**What needs to be done:** Give the data again word for word; drop the pictures.

*** Source material ***

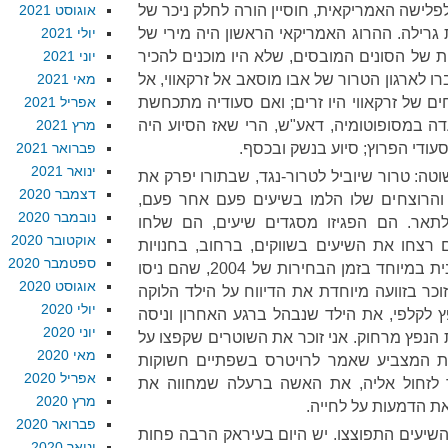
לישה האמריקאית, חוסיין הורה לחלק ניכר של
אוגוסט 2021
גרילה. ההרוג האמריקאי הראשון היה מירי של
יולי 2021
ת של הסונים המובסים, שלא היו מוכנים להכיר
יוני 2021
ו לארגון הטרור של אבו מוסאב אל זרקאווי, אל
מאי 2021
ם של זרקאווי היו זרים; ואם סעודיה מתכחשת
אפריל 2021
ה במסופוטומיה, דאע"ש, הרי שאז הסיוע היה
מרץ 2021
עודי הפרוץ; סיוע בנשק ובכסף.
פברואר 2021
ינואר 2021
טה: טרור שיוביל לטרור-נגד, שבתורו יפרק את
דצמבר 2020
 והרוצחים שלו הלמו בשיעים פעם אחר פעם,
נובמבר 2020
תאר. הם הפגיזו מסגדים שיעים, הם שלחו
אוקטובר 2020
רצחו את השיעים בשווקים, ברחוב, בחנויות
ספטמבר 2020
ספרים. הם הפעילו אלימות רצחנית במיוחד בזמן הבחירות של 2004, שהם ניסו
אוגוסט 2020
וכר בזוועה מיוחדת את הדיווח על הילד הלוקה
יולי 2020
לקלפי, את הילד שנבהל ברגע האחרון וניסה
יוני 2020
 הנפץ מרחוק. אני זוכר את השוטרים שקפצו על
מאי 2020
 המצביע שאמר לרויטרס בשפתיים חשוקות
אפריל 2020
ך לזחול אליה, את האשה ברעלה שמחווה את
מרץ 2020
ת הדמעות על לחייה.
פברואר 2020
השיעים התפוצצו. יש היום בעיראק הרבה פחות
ינואר 2020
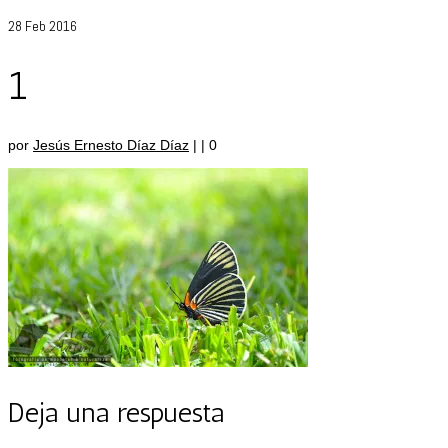
28
Feb 2016
1
por
Jesús Ernesto Díaz Díaz
|
|
0
Deja una respuesta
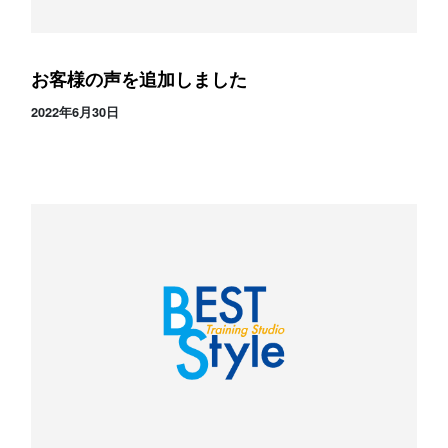
お客様の声を追加しました
2022年6月30日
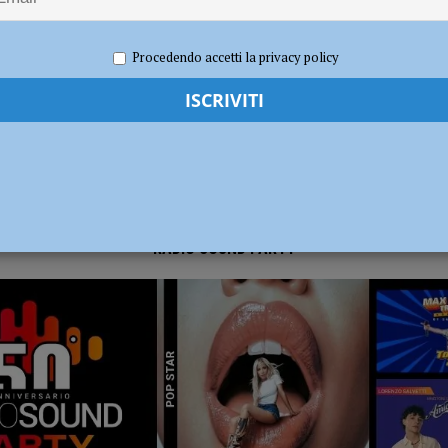
 2025
Carlofilippo Vardelli
Atletica
,
Notizie
,
Sport
sul deflusso ecologico non possono mettere in ginocchio gli agricoltori”
Procedendo accetti la privacy policy
RADIO SOUND PARTY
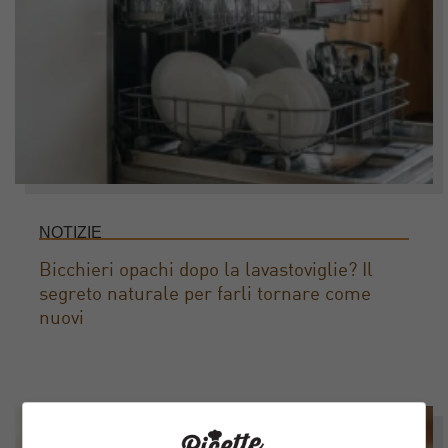
NOTIZIE
Bicchieri opachi dopo la lavastoviglie? Il
segreto naturale per farli tornare come
nuovi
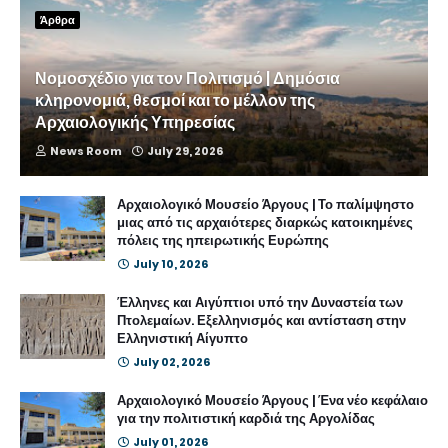
Άρθρα
Νομοσχέδιο για τον Πολιτισμό | Δημόσια
κληρονομιά, θεσμοί και το μέλλον της
Αρχαιολογικής Υπηρεσίας
News Room
July 29, 2026
Αρχαιολογικό Μουσείο Άργους | Το παλίμψηστο
μιας από τις αρχαιότερες διαρκώς κατοικημένες
πόλεις της ηπειρωτικής Ευρώπης
July 10, 2026
Έλληνες και Αιγύπτιοι υπό την Δυναστεία των
Πτολεμαίων. Εξελληνισμός και αντίσταση στην
Ελληνιστική Αίγυπτο
July 02, 2026
Αρχαιολογικό Μουσείο Άργους | Ένα νέο κεφάλαιο
για την πολιτιστική καρδιά της Αργολίδας
July 01, 2026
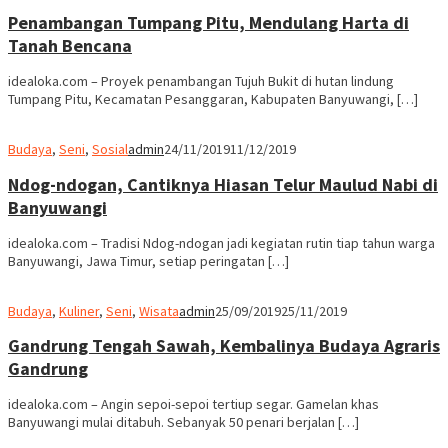
Penambangan Tumpang Pitu, Mendulang Harta di
Tanah Bencana
idealoka.com – Proyek penambangan Tujuh Bukit di hutan lindung
Tumpang Pitu, Kecamatan Pesanggaran, Kabupaten Banyuwangi, […]
Budaya
,
Seni
,
Sosial
admin
24/11/2019
11/12/2019
Ndog-ndogan, Cantiknya Hiasan Telur Maulud Nabi di
Banyuwangi
idealoka.com – Tradisi Ndog-ndogan jadi kegiatan rutin tiap tahun warga
Banyuwangi, Jawa Timur, setiap peringatan […]
Budaya
,
Kuliner
,
Seni
,
Wisata
admin
25/09/2019
25/11/2019
Gandrung Tengah Sawah, Kembalinya Budaya Agraris
Gandrung
idealoka.com – Angin sepoi-sepoi tertiup segar. Gamelan khas
Banyuwangi mulai ditabuh. Sebanyak 50 penari berjalan […]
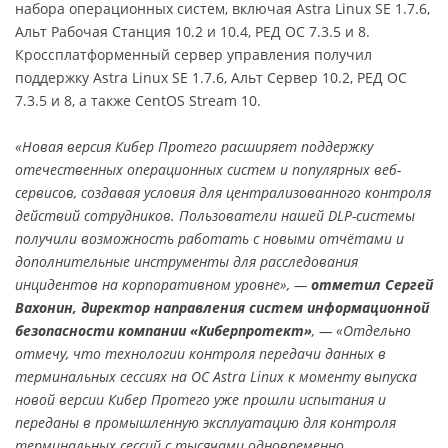
набора операционных систем, включая Astra Linux SE 1.7.6,
Альт Рабочая Станция 10.2 и 10.4, РЕД ОС 7.3.5 и 8.
Кроссплатформенный сервер управления получил
поддержку Astra Linux SE 1.7.6, Альт Сервер 10.2, РЕД ОС
7.3.5 и 8, а также CentOS Stream 10.
«Новая версия Кибер Протего расширяет поддержку
отечественных операционных систем и популярных веб-
сервисов, создавая условия для централизованного контроля
действий сотрудников. Пользователи нашей DLP-системы
получили возможность работать с новыми отчётами и
дополнительные инструменты для расследования
инцидентов на корпоративном уровне», —
отметил Сергей
Вахонин, директор направления систем информационной
безопасности компании «Киберпротект»
, — «Отдельно
отмечу, что технологии контроля передачи данных в
терминальных сессиях на ОС Astra Linux к моменту выпуска
новой версии Кибер Протего уже прошли испытания и
переданы в промышленную эксплуатацию для контроля
терминальных сессий с тысячами одновременно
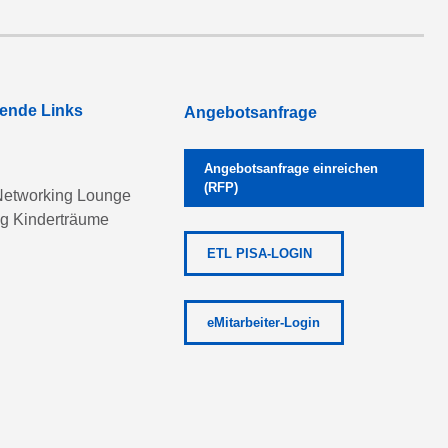
rende Links
Angebotsanfrage
Angebotsanfrage einreichen
(RFP)
etworking Lounge
ng Kinderträume
ETL PISA-LOGIN
eMitarbeiter-Login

*** End of Source material ***

**Solved problem:**
לישה האמריקאית, חוסיין הורה לחלק ניכר של
אוגוסט 2021
גרילה. ההרוג האמריקאי הראשון היה מירי של
יולי 2021
ת של הסונים המובסים, שלא היו מוכנים להכיר
יוני 2021
ו לארגון הטרור של אבו מוסאב אל זרקאווי, אל
מאי 2021
ם של זרקאווי היו זרים; ואם סעודיה מתכחשת
אפריל 2021
ה במסופוטומיה, דאע"ש, הרי שאז הסיוע היה
מרץ 2021
עודי הפרוץ; סיוע בנשק ובכסף.
פברואר 2021
ינואר 2021
טה: טרור שיוביל לטרור-נגד, שבתורו יפרק את
דצמבר 2020
 והרוצחים שלו הלמו בשיעים פעם אחר פעם,
נובמבר 2020
תאר. הם הפגיזו מסגדים שיעים, הם שלחו
אוקטובר 2020
רצחו את השיעים בשווקים, ברחוב, בחנויות
ספטמבר 2020
ספרים. הם הפעילו אלימות רצחנית במיוחד בזמן הבחירות של 2004, שהם ניסו
אוגוסט 2020
וכר בזוועה מיוחדת את הדיווח על הילד הלוקה
יולי 2020
לקלפי, את הילד שנבהל ברגע האחרון וניסה
יוני 2020
 הנפץ מרחוק. אני זוכר את השוטרים שקפצו על
מאי 2020
 המצביע שאמר לרויטרס בשפתיים חשוקות
אפריל 2020
ך לזחול אליה, את האשה ברעלה שמחווה את
מרץ 2020
ת הדמעות על לחייה.
פברואר 2020
השיעים התפוצצו. יש היום בעיראק הרבה פחות
ינואר 2020
28
Feb 2016
1
por
Jesús Ernesto Díaz Díaz
|
|
0
Deja una respuesta
お客様の声を追加しました
2022年6月30日
 2025
Carlofilippo Vardelli
Atletica
,
Notizie
,
Sport
sul deflusso ecologico non possono mettere in ginocchio gli agricoltori”
Procedendo accetti la privacy policy
RADIO SOUND PARTY
NOTIZIE
Bicchieri opachi dopo la lavastoviglie? Il
segreto naturale per farli tornare come
nuovi
Άρθρα
Νομοσχέδιο για τον Πολιτισμό | Δημόσια
κληρονομιά, θεσμοί και το μέλλον της
Αρχαιολογικής Υπηρεσίας
News Room
July 29, 2026
Αρχαιολογικό Μουσείο Άργους | Το παλίμψηστο
μιας από τις αρχαιότερες διαρκώς κατοικημένες
πόλεις της ηπειρωτικής Ευρώπης
July 10, 2026
Έλληνες και Αιγύπτιοι υπό την Δυναστεία των
Πτολεμαίων. Εξελληνισμός και αντίσταση στην
Ελληνιστική Αίγυπτο
July 02, 2026
Αρχαιολογικό Μουσείο Άργους | Ένα νέο κεφάλαιο
για την πολιτιστική καρδιά της Αργολίδας
July 01, 2026
Penambangan Tumpang Pitu, Mendulang Harta di
Tanah Bencana
idealoka.com – Proyek penambangan Tujuh Bukit di hutan lindung
Tumpang Pitu, Kecamatan Pesanggaran, Kabupaten Banyuwangi, […]
Budaya
,
Seni
,
Sosial
admin
24/11/2019
11/12/2019
Ndog-ndogan, Cantiknya Hiasan Telur Maulud Nabi di
Banyuwangi
idealoka.com – Tradisi Ndog-ndogan jadi kegiatan rutin tiap tahun warga
Banyuwangi, Jawa Timur, setiap peringatan […]
Budaya
,
Kuliner
,
Seni
,
Wisata
admin
25/09/2019
25/11/2019
Gandrung Tengah Sawah, Kembalinya Budaya Agraris
Gandrung
idealoka.com – Angin sepoi-sepoi tertiup segar. Gamelan khas
Banyuwangi mulai ditabuh. Sebanyak 50 penari berjalan […]
набора операционных систем, включая Astra Linux SE 1.7.6,
Альт Рабочая Станция 10.2 и 10.4, РЕД ОС 7.3.5 и 8.
Кроссплатформенный сервер управления получил
поддержку Astra Linux SE 1.7.6, Альт Сервер 10.2, РЕД ОС
7.3.5 и 8, а также CentOS Stream 10.
«Новая версия Кибер Протего расширяет поддержку
отечественных операционных систем и популярных веб-
сервисов, создавая условия для централизованного контроля
действий сотрудников. Пользователи нашей DLP-системы
получили возможность работать с новыми отчётами и
дополнительные инструменты для расследования
инцидентов на корпоративном уровне», —
отметил Сергей
Вахонин, директор направления систем информационной
безопасности компании «Киберпротект»
, — «Отдельно
отмечу, что технологии контроля передачи данных в
терминальных сессиях на ОС Astra Linux к моменту выпуска
новой версии Кибер Протего уже прошли испытания и
переданы в промышленную эксплуатацию для контроля
терминальных сессий с тысячами одновременно
rende Links
Angebotsanfrage
Angebotsanfrage einreichen
(RFP)
etworking Lounge
ng Kinderträume
ETL PISA-LOGIN
eMitarbeiter-Login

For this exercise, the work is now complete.